When the first race arrived my status as a novelty in motorsport turned into a surreal experience where teenage girls kept coming up to me, grabbing my lanyard and excitedly talking to me while I felt like a total fraud. They’d never got to go to a race before, because there hadn’t been any and, until the FIA and Formula E leant on the Eprix organisers, women weren’t allowed. They were fascinated by the idea that, living in London, I’d do anything so obviously worse as to come to their country where this was the biggest thing that’d happened. A sharp perspective on my own privilege.
Ultimately, Southwell’s argument is that “people living under a brutal regime are no less deserving of sport than you, living in freedom,” as she so succinctly stated on Twitter.
Other folks have been arguing that, if F1 stops racing in countries that violate human rights issues, it might not have many places left to race.

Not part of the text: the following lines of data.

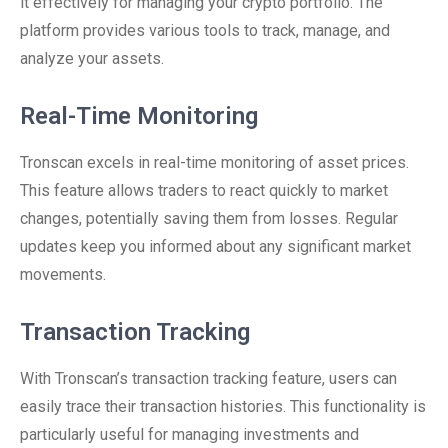
it effectively for managing your crypto portfolio. The
platform provides various tools to track, manage, and
analyze your assets.
Real-Time Monitoring
Tronscan excels in real-time monitoring of asset prices.
This feature allows traders to react quickly to market
changes, potentially saving them from losses. Regular
updates keep you informed about any significant market
movements.
Transaction Tracking
With Tronscan’s transaction tracking feature, users can
easily trace their transaction histories. This functionality is
particularly useful for managing investments and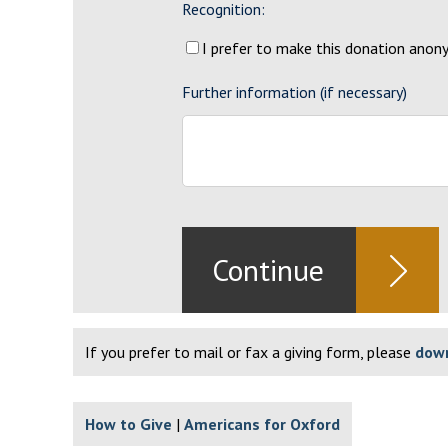
Recognition:
I prefer to make this donation ano
Further information (if necessary)
If you prefer to mail or fax a giving form, please
down
How to Give
Americans for Oxford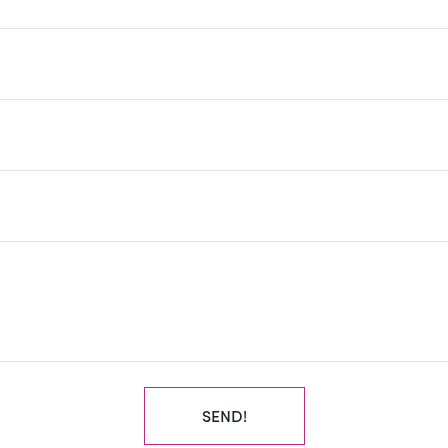
SEND!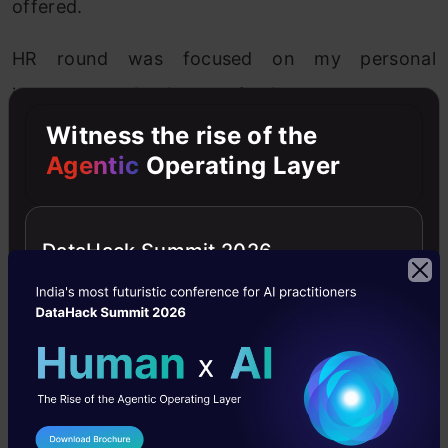
offered.
HR round was focused on my personal
interests, motivation and family background.
Witness the rise of the
Agentic
Operating Layer
Great Lakes’ ‘PGP-BABI’ experience
DataHack Summit 2026
The faculty at Great Lakes is exceptional with
very unique blend of industry as well as
academic experience, which is an advantage for
students like me with an engineering
background. The course gets really exciting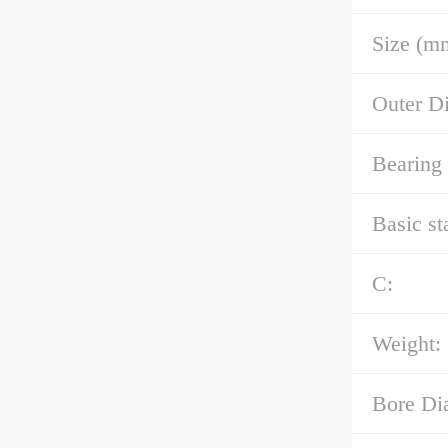
Size (m
Outer D
Bearing
Basic st
C:
Weight:
Bore Di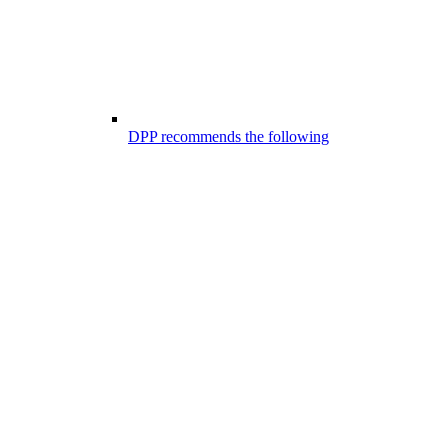
DPP recommends the following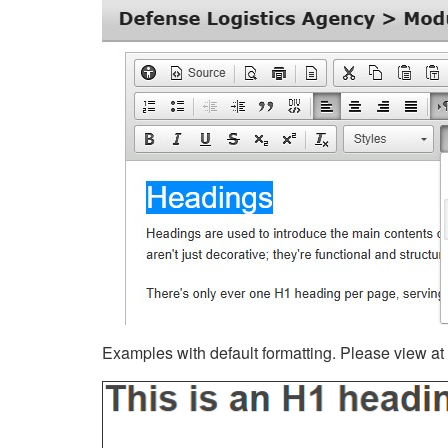
Examples with default formatting. Please view at fu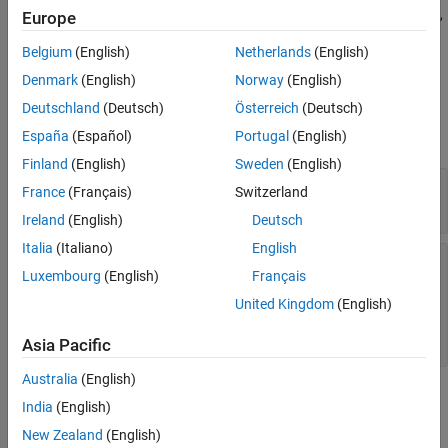
Version History
returns the type of data, SID, graphical name,
)
Europe
dataInterfaceName
timing, implementation, and variant information on the data
See Also
Belgium
(English)
Netherlands
(English)
interface that
specifies.
dataInterfaceName
Denmark
(English)
Norway
(English)
Input Arguments
Deutschland
(Deutsch)
Österreich
(Deutsch)
expand all
España
(Español)
Portugal
(English)
Finland
(English)
Sweden
(English)
—
Code Descriptor object
codeDescObj
France
(Français)
Switzerland
object
coder.codedescriptor.CodeDescriptor
Ireland
(English)
Deutsch
Italia
(Italiano)
English
—
Name of data interface
dataInterfaceName
Luxembourg
(English)
Français
|
|
|
Inports
Outports
Parameters
|
|
GlobalDataStores
SharedLocalDataStores
United Kingdom
(English)
|
ExternalParameterObjects
ModelParameters
|
InternalData
Asia Pacific
Australia
(English)
Output Arguments
India
(English)
New Zealand
(English)
expand all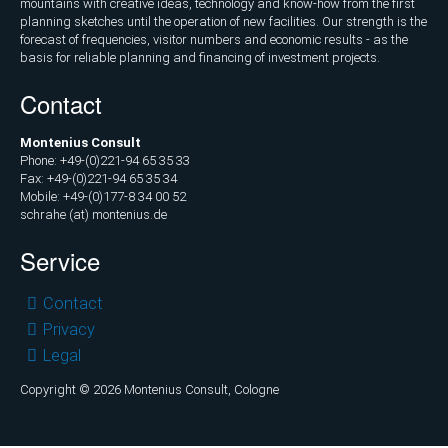
mountains with creative ideas, technology and know-how from the first
planning sketches until the operation of new facilities. Our strength is the
forecast of frequencies, visitor numbers and economic results - as the
basis for reliable planning and financing of investment projects.
Contact
Montenius Consult
Phone: +49-(0)221-94 65 35 33
Fax: +49-(0)221-94 65 35 34
Mobile: +49-(0)177-8 34 00 52
schrahe (at) montenius.de
Service
Skip
Contact
navigation
Privacy
Legal
Copyright © 2026 Montenius Consult, Cologne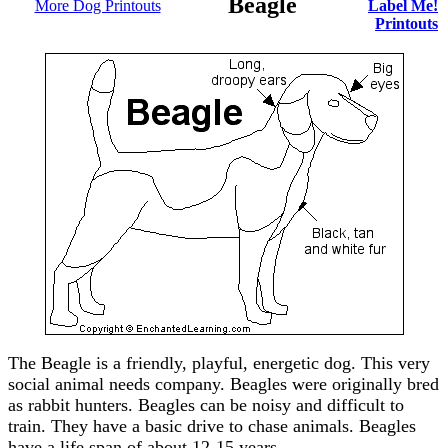
Beagle
More Dog Printouts
Label Me!
Printouts
The Beagle is a friendly, playful, energetic dog. This very
social animal needs company. Beagles were originally bred
as rabbit hunters. Beagles can be noisy and difficult to
train. They have a basic drive to chase animals. Beagles
have a life span of about 12-15 years.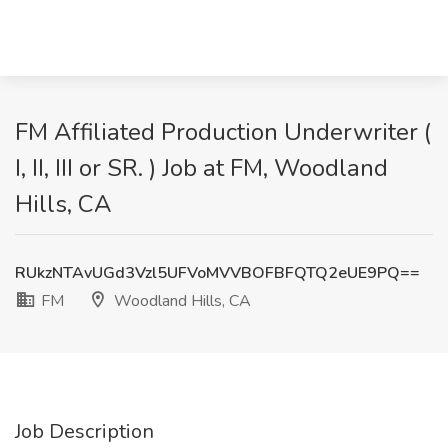
FM Affiliated Production Underwriter (
I, II, III or SR. ) Job at FM, Woodland
Hills, CA
RUkzNTAvUGd3Vzl5UFVoMVVBOFBFQTQ2eUE9PQ==
FM
Woodland Hills, CA
Job Description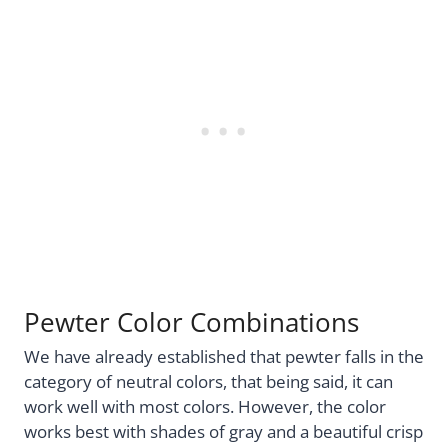
Pewter Color Combinations
We have already established that pewter falls in the
category of neutral colors, that being said, it can
work well with most colors. However, the color
works best with shades of gray and a beautiful crisp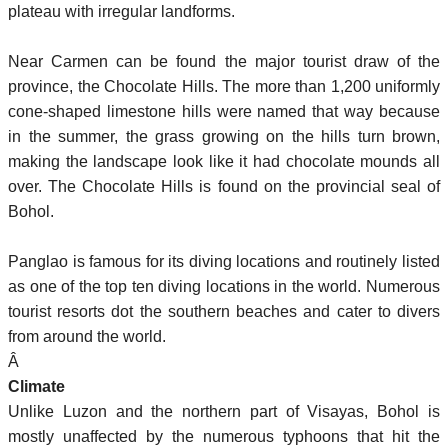
plateau with irregular landforms.
Near Carmen can be found the major tourist draw of the
province, the Chocolate Hills. The more than 1,200 uniformly
cone-shaped limestone hills were named that way because
in the summer, the grass growing on the hills turn brown,
making the landscape look like it had chocolate mounds all
over. The Chocolate Hills is found on the provincial seal of
Bohol.
Panglao is famous for its diving locations and routinely listed
as one of the top ten diving locations in the world. Numerous
tourist resorts dot the southern beaches and cater to divers
from around the world.
Â
Climate
Unlike Luzon and the northern part of Visayas, Bohol is
mostly unaffected by the numerous typhoons that hit the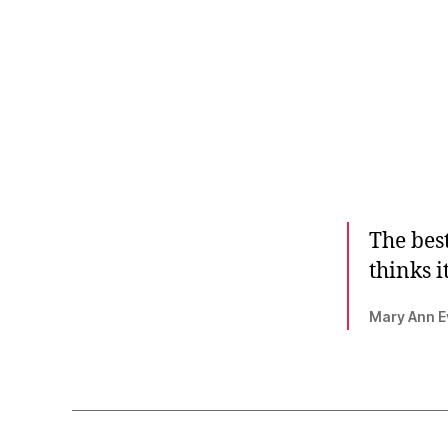
The best
thinks i
Mary Ann Ev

And I will admit that, in the wake of the Black Lives Matter movement highlighting racial inequality and police brutality, you could probably add the United States onto the list of countries F1 shouldn’t race at. It’s one of those stipulations that you can really drag out to cover just about every country in the world.
Southwell does have a point in saying that it’s disingenuous to deprive Saudi Arabians of enjoyment because the regime—which most of these same people did not choose—doesn’t conform to western standards of acceptability. At the same time, the other side has a point in arguing that a series like F1 hosting a race in Saudi Arabia legitimizes dictatorships that have made life a living hell for many folks that don’t deserve it.